• [Excerpt to read]:
════════════════

Where can I find what I'm looking for?

Overview

Path Description
hknweb/ The root application (hknweb)
keyrings/live/ GPG keyring, for authorizing access to encrypted secrets (Production Server Only)

Config files

File Description
.gitattributes Git config for line endings (Windows \r\n -> Mac / Linux \n)
.gitignore Git config for files to ignore
.pre-commit-config.yaml pre-commit style enforcement (optional)
LICENSE Legal license: open source, enforced by law
Makefile Task running
README.md General introduction file
Vagrantfile Vagrant virtual machine config
bbtest.txt.gpg blackbox test file
manage.py Django task runner
pytest.ini pytest test config
tox.ini tox test config (on multiple Python versions)

Other Tool Files

File Description
.travis.yml Travis script for Travis CI build testing
fabfile.py Fabric deployment scripts

Python modules

Django is a web framework, structured using the Python module system. What does this mean?

It means that the following:

from hknweb import settings

Implies:

  • The hknweb module exists
  • hknweb has some object named settings

In the simplest case, this might mean hknweb is the file hknweb.py, and settings is an object is in that file:

# hknweb.py

settings = {
    ...
}

In our case, hknweb is the folder hknweb/. Python recognizes it as a package because it has an __init__.py file, allowing .py files to be imported:

hknweb/
    __init__.py
    models.py
    settings.py
    urls.py
    views.py

Then from hknweb import settings means to import the settings module from hknweb.

Django apps

A Django project is structured with the following:

  • Settings: global settings, like what database to use, HTTPS options, what port to serve on, etc.

════════════════

• [Task 1]: From the records, quote the portion that opens with the line containing "BREAKING NEWS" and closes with the line containing "Do you have questions about creat", including both of those lines. Omit the picture markers.

════════════════

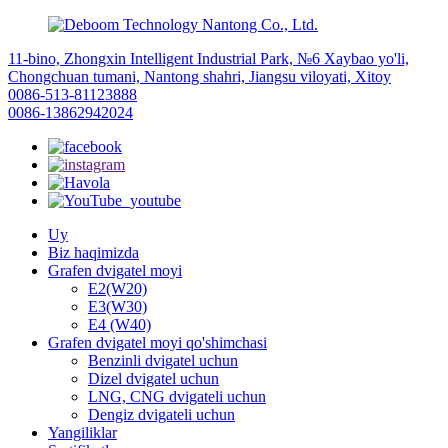
11-bino, Zhongxin Intelligent Industrial Park, №6 Xaybao yo'li,
Chongchuan tumani, Nantong shahri, Jiangsu viloyati, Xitoy
0086-513-81123888
0086-13862942024
Uy
Biz haqimizda
Grafen dvigatel moyi
E2(W20)
E3(W30)
E4 (W40)
Grafen dvigatel moyi qo'shimchasi
Benzinli dvigatel uchun
Dizel dvigatel uchun
LNG, CNG dvigateli uchun
Dengiz dvigateli uchun
Yangiliklar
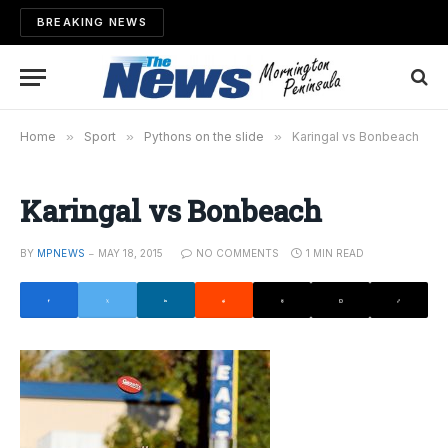
BREAKING NEWS
Home
»
Sport
»
Pythons on the slide
»
Karingal vs Bonbeach
Karingal vs Bonbeach
BY
MPNEWS
MAY 18, 2015
NO COMMENTS
1 MIN READ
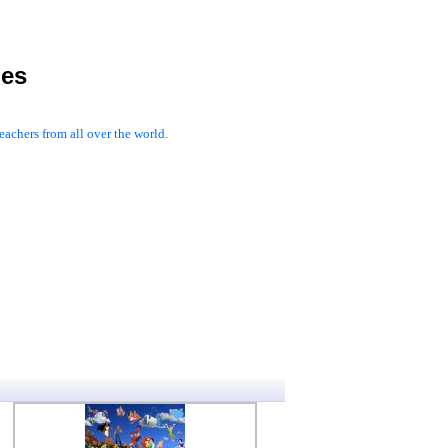
les
achers from all over the world.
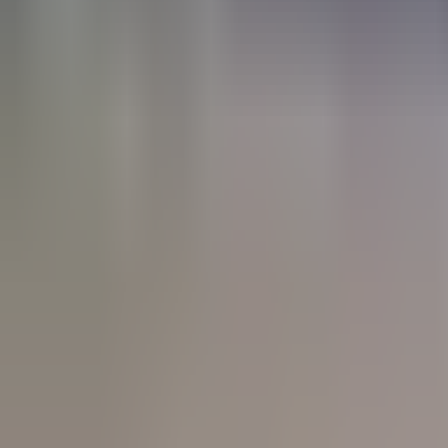
trail running - Progressive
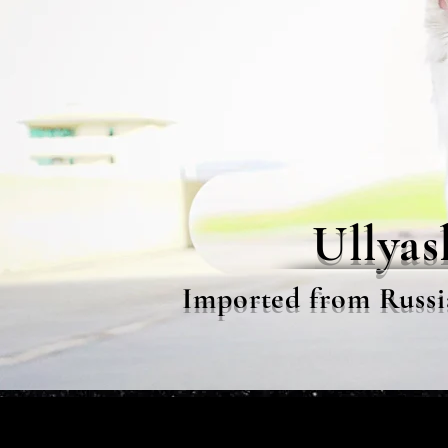
Ullyas
Imported from Russi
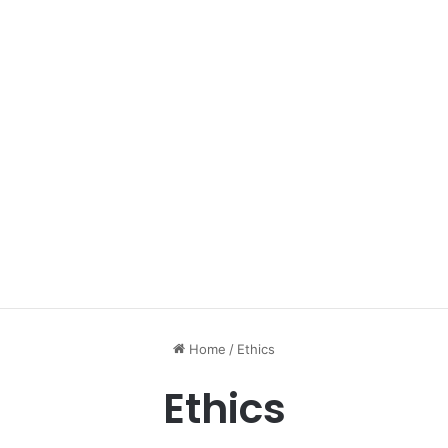
Home
/
Ethics
Ethics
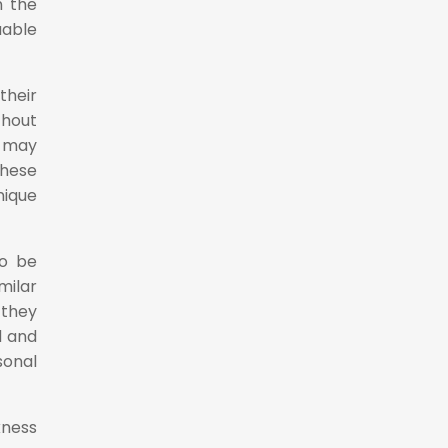
n the
uable
their
thout
t may
these
nique
so be
milar
 they
d and
sonal
kness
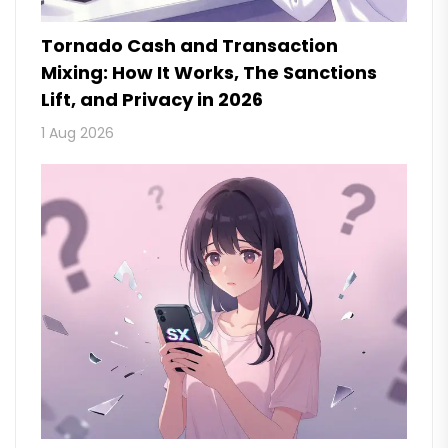
Tornado Cash and Transaction
Mixing: How It Works, The Sanctions
Lift, and Privacy in 2026
1 Aug 2026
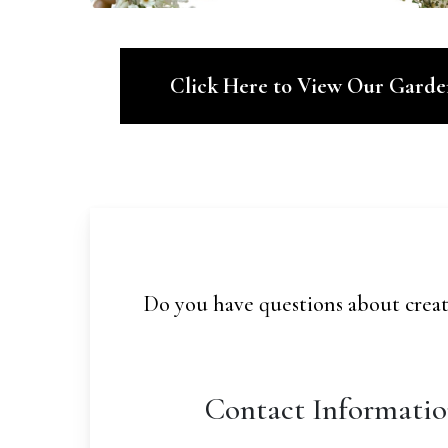
Click Here to View Our Gard
Do you have questions about creat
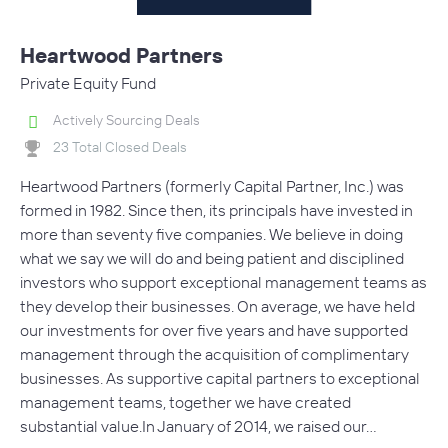
Heartwood Partners
Private Equity Fund
Actively Sourcing Deals
23 Total Closed Deals
Heartwood Partners (formerly Capital Partner, Inc.) was
formed in 1982. Since then, its principals have invested in
more than seventy five companies. We believe in doing
what we say we will do and being patient and disciplined
investors who support exceptional management teams as
they develop their businesses. On average, we have held
our investments for over five years and have supported
management through the acquisition of complimentary
businesses. As supportive capital partners to exceptional
management teams, together we have created
substantial value.In January of 2014, we raised our…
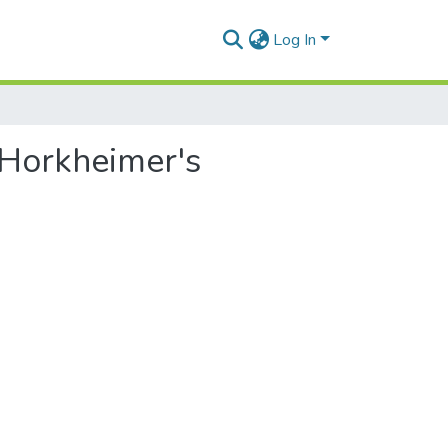
Log In
x Horkheimer's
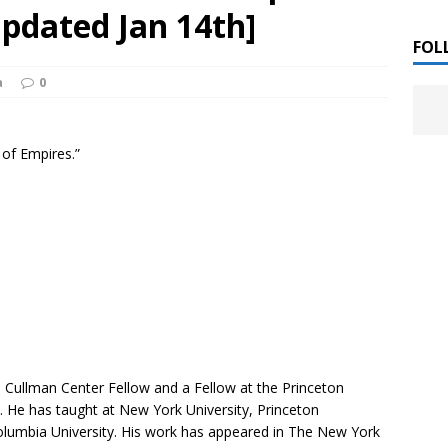
 ]
pdated Jan 14th]
LITERATURE
FOL
a
0
Chloe Garcia Roberts “Lost in Peach Blossom
 ]
uthor Meet
LITERATURE
 of Empires.”
Alaina Trivax “Follow the Money” Author Talk
 ]
August Clarke “The Felicity Complex” Book Talk
 ]
Kamala Harris “107 Days” Book Signing Tour
, 2025 ]
irst edition copies
CALIFORNIA
 Cullman Center Fellow and a Fellow at the Princeton
. He has taught at New York University, Princeton
Columbia University. His work has appeared in
The New York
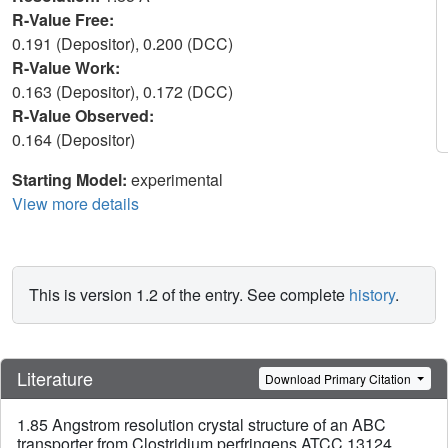
R-Value Free:
0.191 (Depositor), 0.200 (DCC)
R-Value Work:
0.163 (Depositor), 0.172 (DCC)
R-Value Observed:
0.164 (Depositor)
Starting Model:
experimental
View more details
This is version 1.2 of the entry. See complete
history
.
Literature
Download Primary Citation
1.85 Angstrom resolution crystal structure of an ABC
transporter from Clostridium perfringens ATCC 13124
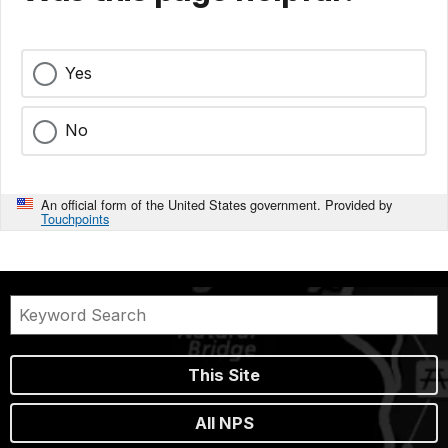
Yes
No
An official form of the United States government. Provided by
Touchpoints
This Site
All NPS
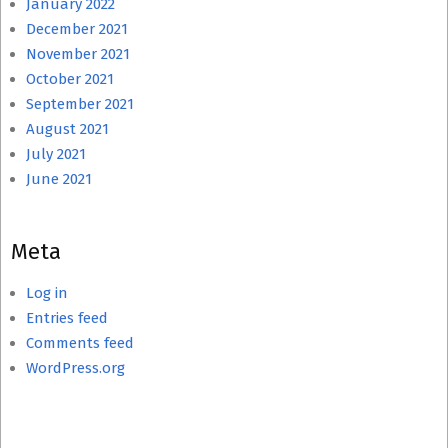
January 2022
December 2021
November 2021
October 2021
September 2021
August 2021
July 2021
June 2021
Meta
Log in
Entries feed
Comments feed
WordPress.org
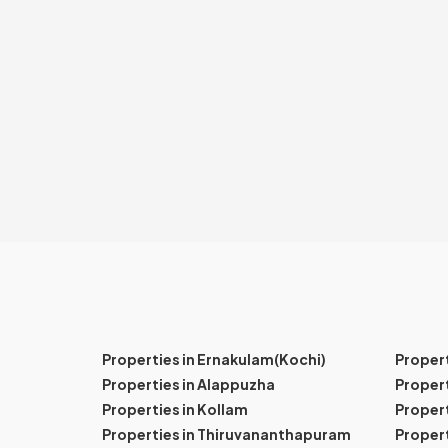
Properties in Ernakulam(Kochi)
Proper
Properties in Alappuzha
Propert
Properties in Kollam
Propert
Properties in Thiruvananthapuram
Proper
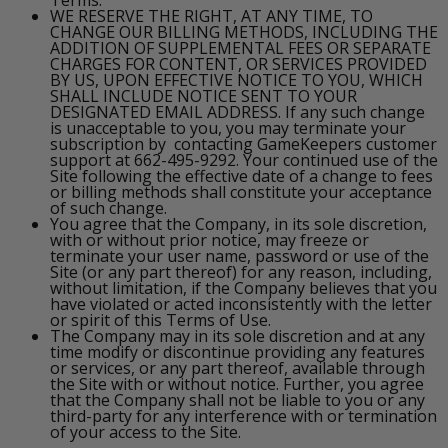
WE RESERVE THE RIGHT, AT ANY TIME, TO
CHANGE OUR BILLING METHODS, INCLUDING THE
ADDITION OF SUPPLEMENTAL FEES OR SEPARATE
CHARGES FOR CONTENT, OR SERVICES PROVIDED
BY US, UPON EFFECTIVE NOTICE TO YOU, WHICH
SHALL INCLUDE NOTICE SENT TO YOUR
DESIGNATED EMAIL ADDRESS. If any such change
is unacceptable to you, you may terminate your
subscription by contacting GameKeepers customer
support at 662-495-9292. Your continued use of the
Site following the effective date of a change to fees
or billing methods shall constitute your acceptance
of such change.
You agree that the Company, in its sole discretion,
with or without prior notice, may freeze or
terminate your user name, password or use of the
Site (or any part thereof) for any reason, including,
without limitation, if the Company believes that you
have violated or acted inconsistently with the letter
or spirit of this Terms of Use.
The Company may in its sole discretion and at any
time modify or discontinue providing any features
or services, or any part thereof, available through
the Site with or without notice. Further, you agree
that the Company shall not be liable to you or any
third-party for any interference with or termination
of your access to the Site.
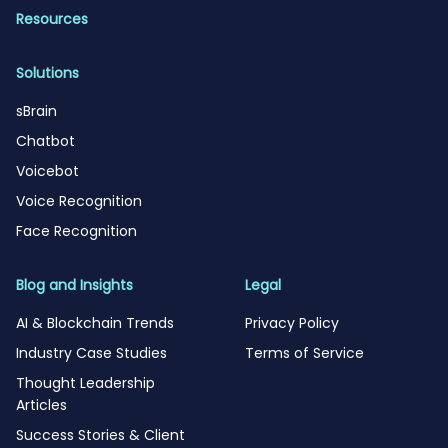
Resources
Solutions
sBrain
Chatbot
Voicebot
Voice Recognition
Face Recognition
Blog and Insights
Legal
AI & Blockchain Trends
Privacy Policy
Industry Case Studies
Terms of Service
Thought Leadership
Articles
Success Stories & Client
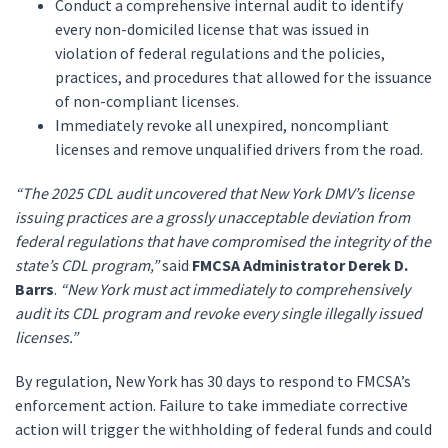
Conduct a comprehensive internal audit to identify
every non-domiciled license that was issued in
violation of federal regulations and the policies,
practices, and procedures that allowed for the issuance
of non-compliant licenses.
Immediately revoke all unexpired, noncompliant
licenses and remove unqualified drivers from the road.
“The 2025 CDL audit uncovered that New York DMV’s license
issuing practices are a grossly unacceptable deviation from
federal regulations that have compromised the integrity of the
state’s CDL program,”
said
FMCSA Administrator Derek D.
Barrs
.
“New York must act immediately to comprehensively
audit its CDL program and revoke every single illegally issued
licenses.”
By regulation, New York has 30 days to respond to FMCSA’s
enforcement action. Failure to take immediate corrective
action will trigger the withholding of federal funds and could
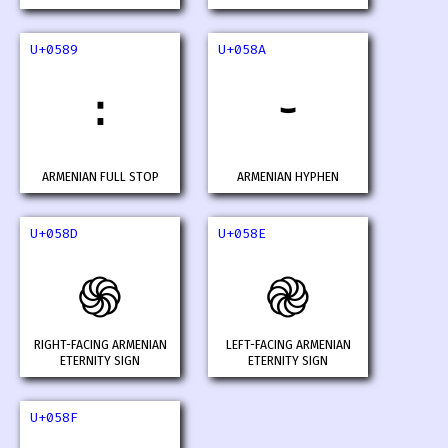
U+0589
U+058A
։
֊
ARMENIAN FULL STOP
ARMENIAN HYPHEN
U+058D
U+058E
֍
֎
RIGHT-FACING ARMENIAN
LEFT-FACING ARMENIAN
ETERNITY SIGN
ETERNITY SIGN
U+058F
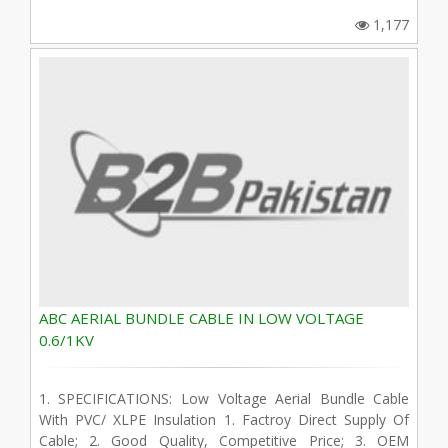
1,177
ABC AERIAL BUNDLE CABLE IN LOW VOLTAGE
0.6/1KV
1. SPECIFICATIONS: Low Voltage Aerial Bundle Cable
With PVC/ XLPE Insulation 1. Factroy Direct Supply Of
Cable; 2. Good Quality, Competitive Price; 3. OEM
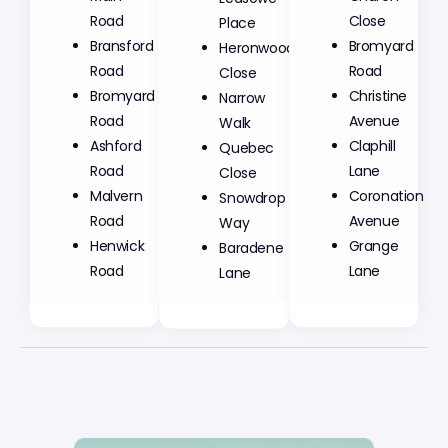
Road
Place
Close
Bransford
Heronwood
Bromyard
Road
Close
Road
Bromyard
Narrow
Christine
Road
Walk
Avenue
Ashford
Quebec
Claphill
Road
Close
Lane
Malvern
Snowdrop
Coronation
Road
Way
Avenue
Henwick
Baradene
Grange
Road
Lane
Lane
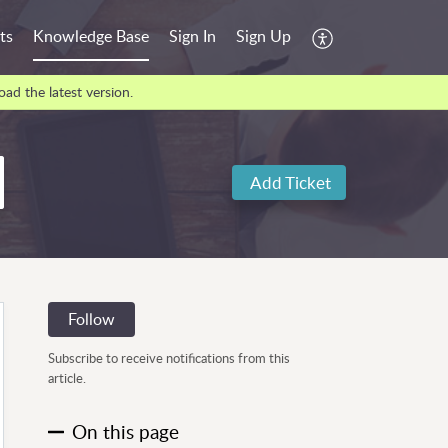
ts
Knowledge Base
Sign In
Sign Up
ad the latest version.
Add Ticket
Follow
Subscribe to receive notifications from this
article.
On this page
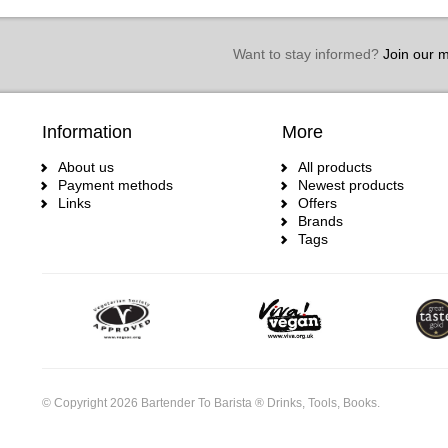
Want to stay informed?
Join our ma
Information
More
About us
All products
Payment methods
Newest products
Links
Offers
Brands
Tags
© Copyright 2026 Bartender To Barista ® Drinks, Tools, Books.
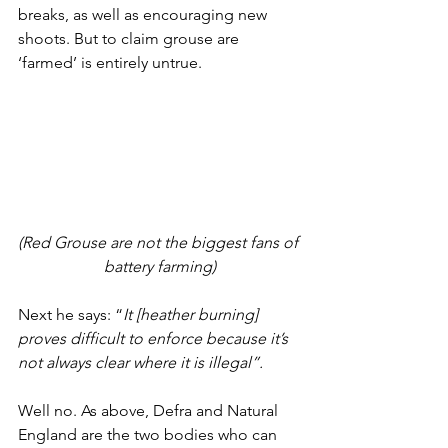
breaks, as well as encouraging new 
shoots. But to claim grouse are 
‘farmed’ is entirely untrue. 
(Red Grouse are not the biggest fans of 
battery farming)
Next he says: “
It [heather burning] 
proves difficult to enforce because it’s 
not always clear where it is illegal”.
Well no. As above, Defra and Natural 
England are the two bodies who can 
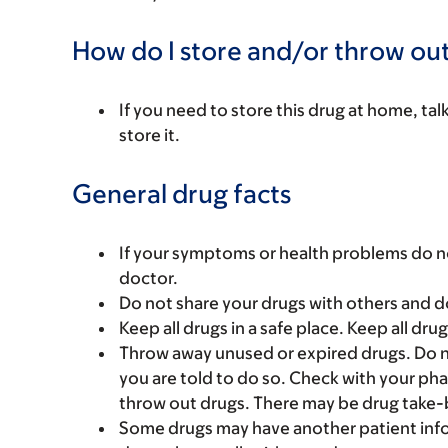
How do I store and/or throw out
If you need to store this drug at home, ta
store it.
General drug facts
If your symptoms or health problems do no
doctor.
Do not share your drugs with others and d
Keep all drugs in a safe place. Keep all dru
Throw away unused or expired drugs. Do no
you are told to do so. Check with your ph
throw out drugs. There may be drug take-
Some drugs may have another patient infor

════════════════

• [Task 2]: Continue the guide to the hknweb project layout from where it stops.

• [Your response 1]:
BREAKING NEWS
Home
»
Sport
»
Pythons on the slide
»
Karingal vs Bonbeach
Karingal vs Bonbeach
BY
MPNEWS
MAY 18, 2015
NO COMMENTS
1 MIN READ
les
achers from all over the world.
trail running - Progressive
Ullyas
Imported from Russi
Home
/
Ethics
Ethics
n the
uable
their
thout
t may
these
nique
so be
milar
 they
d and
sonal
kness
Tornado Cash and Transaction
Mixing: How It Works, The Sanctions
Lift, and Privacy in 2026
1 Aug 2026
Click Here to View Our Gard
Do you have questions about creat

• [Your response 2]:
  • WSGI: the Python web server gateway interface, allowing Django to work with any other web server (apache, nginx, gunicorn)
  • Apps: self-contained units of logic

And each app has the following files:

  • templates/: HTML templates, with spaces for data to be filled in
  • apps.py: describes the application (usually just a name + minor config)
  • models.py: data models, classes representing database tables
  • views.py: views, functions that return HTTP responses (usually a page).
  • urls.py: url routing, directing routes to their views

Those of you experienced with other web frameworks might recognize this pattern as MVC (Model-View-Controller), where we split logic into the model (data), view (page), and controller (logic). Django labels them differently, splitting them into the model (data), template (page), and view (logic), but the idea is the same.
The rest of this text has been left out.